The following are extracts from a speech by Mr. Callaghan in the House of Commons on 24 July 1967 (Hansard Cols 99 and 100.)
  Let there be no dodging about this. Those who advocate devaluation are calling for a reduction in the wage levels and the real wage standards of every member of the working class of this country. They are doing this, and the economists know it… This is a nostrum among economists who are quite clear-sighted and cold-hearted about its purpose. Un¬  fortunately it has been picked up by a number of people who clamour for devaluation because they believe that it is a way of avoiding other harsh measures. The logical purpose of devaluation is a reduction in the standard of life at home. If it does not mean that, it does not mean anything.
In 1949 after devaluation the Labour government insisted that wages should not go up because prices had gone up. In 1967 one of the “intentions” notified to the International Monetary Fund in connection with the loan reads: “There is no criterion for pay increases related to changes in the cost of living”.

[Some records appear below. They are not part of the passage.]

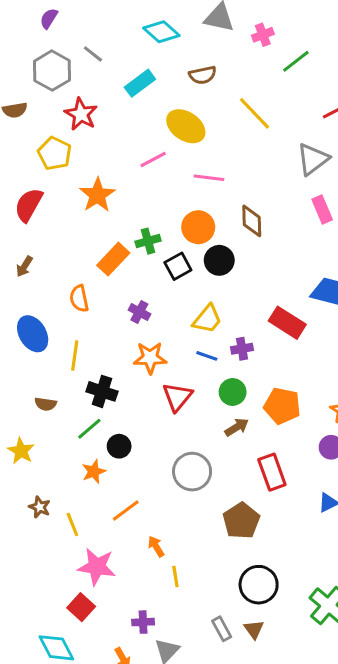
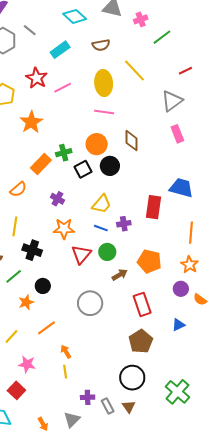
red star: (81, 114) -> (37, 78), moved
yellow ellipse: (186, 126) -> (104, 83), moved, turned 50
pink line: (153, 160) -> (63, 88), moved
orange semicircle: (79, 299) -> (18, 189), turned -120
red rectangle: (287, 323) -> (154, 207), turned 65
green circle: (233, 392) -> (107, 252), moved
green line: (89, 429) -> (14, 276), moved
brown pentagon: (241, 521) -> (141, 341), moved
yellow line: (72, 524) -> (12, 336), turned 63
pink star: (97, 567) -> (27, 364), size x0.7
yellow line: (175, 577) -> (65, 372), moved
purple cross: (143, 622) -> (88, 397), moved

Capitalism is not changed by devaluation: it has not become better or worse for the workers. “Strong” currencies or “weak” currencies do not alter the position of the workers.

British capitalism has been running an adverse balance of payments, has devalued its currency, and has about 600,000 unemployed.

German capitalism has been running a favourable balance of payments for years, altered the exchange rate of its currency upwards in 1961 not downwards, and early in 1967 had 655,000 unemployed !

There are no ways of making capitalism operate in the interests of the workers.